= Titus Flavius Longinus Quintus Marcius Turbo =

2nd century Roman senator, consul and governor

Titus Flavius Longinus Quintus Marcius Turbo was a Roman senator who held a series of offices in the emperor's service. He was suffect consul for one of the nundinia in the years 149 through 151. Longinus is known primarily from inscriptions.

Authorities agree that Longinus was the birth son of Titus Flavius Longinus, a decurion of a city in Dacia, and was later adopted by the prefect of the Praetorian Guard, Quintus Marcius Turbo. Nevertheless, Longinus remained a member of the equestrian order until he was adlected into the Senate.

== Career ==
His cursus honorum can be reconstructed from an inscription. While still an equestrian, Longinus was prefect, or commander, of an unspecified ala; his adlection followed this. He advanced through the traditional Republican magistracies: quaestor, aedile, and praetor. After stepping down from the last magistracy, Longinus was commissioned legatus legionis or commander of Legio I Adiutrix, stationed on the Danube frontier; Géza Alföldy dates his command from around 143 to the year 146. This was followed by a term governing the imperial province of Gallia Lugdunensis, which Alföldy dates from around 146 to around the year 149. His consulship followed.

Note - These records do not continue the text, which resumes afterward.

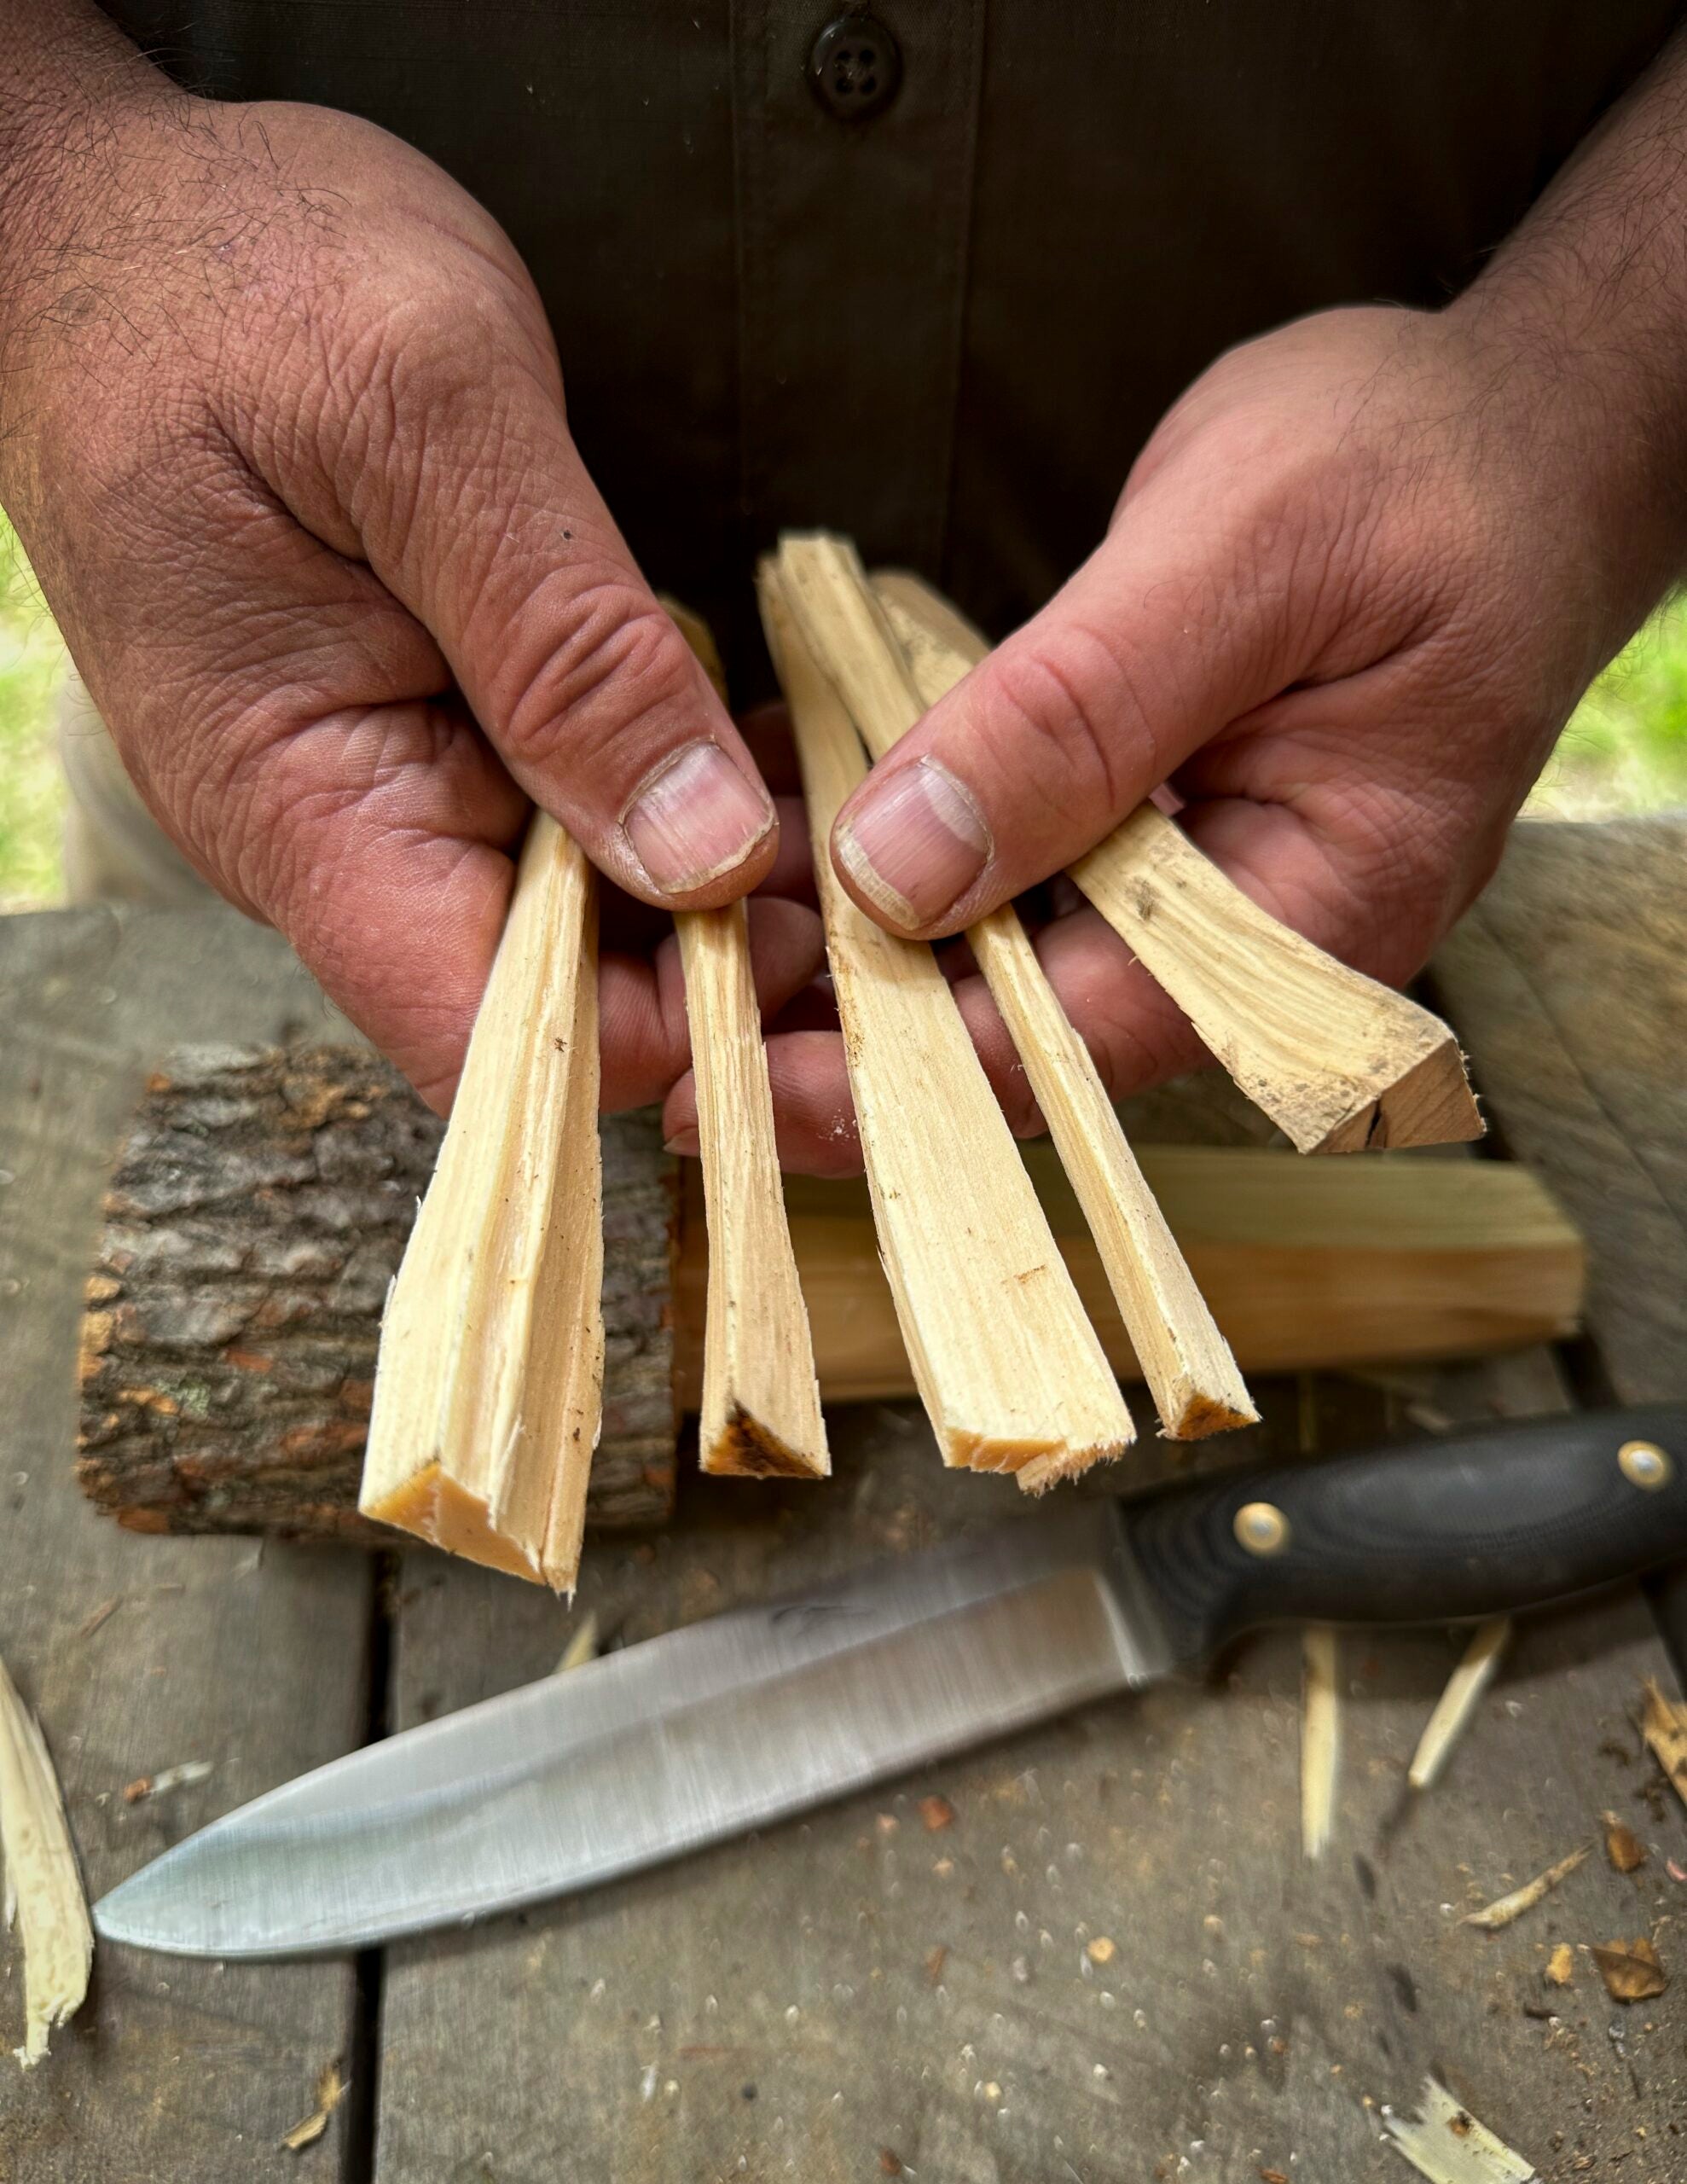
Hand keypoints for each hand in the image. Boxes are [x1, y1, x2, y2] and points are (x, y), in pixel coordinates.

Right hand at [0, 59, 819, 1110]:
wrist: (117, 208)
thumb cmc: (234, 275)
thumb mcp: (429, 420)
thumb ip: (568, 648)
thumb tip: (699, 855)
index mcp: (303, 807)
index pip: (495, 1039)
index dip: (659, 1025)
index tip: (791, 931)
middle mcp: (337, 837)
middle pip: (557, 993)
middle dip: (711, 946)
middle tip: (851, 842)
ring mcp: (377, 786)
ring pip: (574, 911)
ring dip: (705, 869)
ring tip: (817, 777)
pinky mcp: (420, 731)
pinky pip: (560, 816)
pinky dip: (661, 793)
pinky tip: (746, 739)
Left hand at [712, 299, 1664, 1158]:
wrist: (1510, 430)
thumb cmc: (1423, 471)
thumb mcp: (1244, 560)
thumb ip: (1078, 719)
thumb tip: (901, 873)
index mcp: (1307, 922)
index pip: (1074, 1047)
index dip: (898, 1076)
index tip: (739, 1081)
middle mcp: (1246, 947)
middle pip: (1016, 1028)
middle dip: (843, 1017)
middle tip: (669, 997)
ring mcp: (1198, 893)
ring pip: (996, 953)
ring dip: (847, 930)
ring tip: (691, 899)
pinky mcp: (1152, 832)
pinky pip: (1007, 867)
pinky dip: (896, 840)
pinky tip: (783, 796)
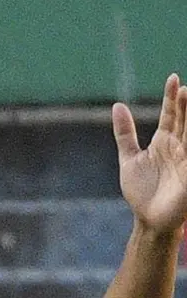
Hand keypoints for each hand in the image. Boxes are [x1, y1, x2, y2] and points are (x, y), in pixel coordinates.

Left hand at [112, 74, 186, 233]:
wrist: (149, 219)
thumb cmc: (142, 191)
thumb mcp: (129, 158)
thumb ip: (125, 133)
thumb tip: (118, 105)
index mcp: (165, 142)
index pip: (171, 114)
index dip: (172, 98)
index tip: (173, 78)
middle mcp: (179, 147)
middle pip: (185, 120)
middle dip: (186, 104)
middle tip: (185, 87)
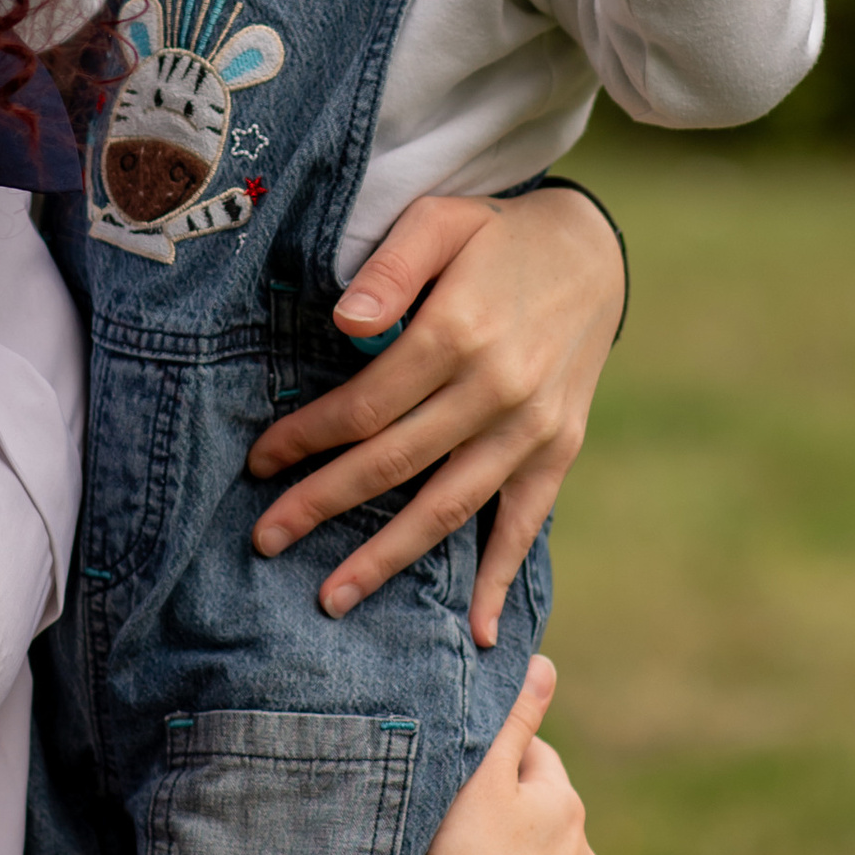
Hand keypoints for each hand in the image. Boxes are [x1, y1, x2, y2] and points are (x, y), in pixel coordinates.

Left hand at [245, 184, 625, 644]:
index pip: (364, 405)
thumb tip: (344, 320)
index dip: (306, 438)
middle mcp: (498, 388)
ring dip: (387, 557)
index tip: (260, 462)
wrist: (594, 255)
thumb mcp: (440, 221)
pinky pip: (524, 524)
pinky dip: (499, 579)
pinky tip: (474, 634)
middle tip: (264, 540)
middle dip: (322, 505)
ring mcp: (533, 428)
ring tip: (332, 597)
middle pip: (393, 463)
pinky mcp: (560, 450)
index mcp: (458, 331)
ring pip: (448, 506)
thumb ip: (390, 268)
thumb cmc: (495, 236)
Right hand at [411, 655, 596, 854]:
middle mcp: (584, 852)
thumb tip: (545, 665)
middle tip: (458, 829)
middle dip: (511, 815)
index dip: (498, 762)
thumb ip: (515, 723)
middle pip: (544, 816)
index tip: (464, 776)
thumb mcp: (486, 782)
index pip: (535, 759)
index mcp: (565, 804)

After completing his term as suffect consul, Longinus is known to have been appointed to two more offices. The first was curator operum locumque publicorum et aedium sacrarum, which Alföldy dates to around 151. The second was governing the imperial province of Moesia Inferior; although primary sources attest him in that position in the year 155, Alföldy extends his tenure in Moesia Inferior from around 153 to 156.

Details for Longinus' life after he stepped down from administering Moesia Inferior have not yet been recovered.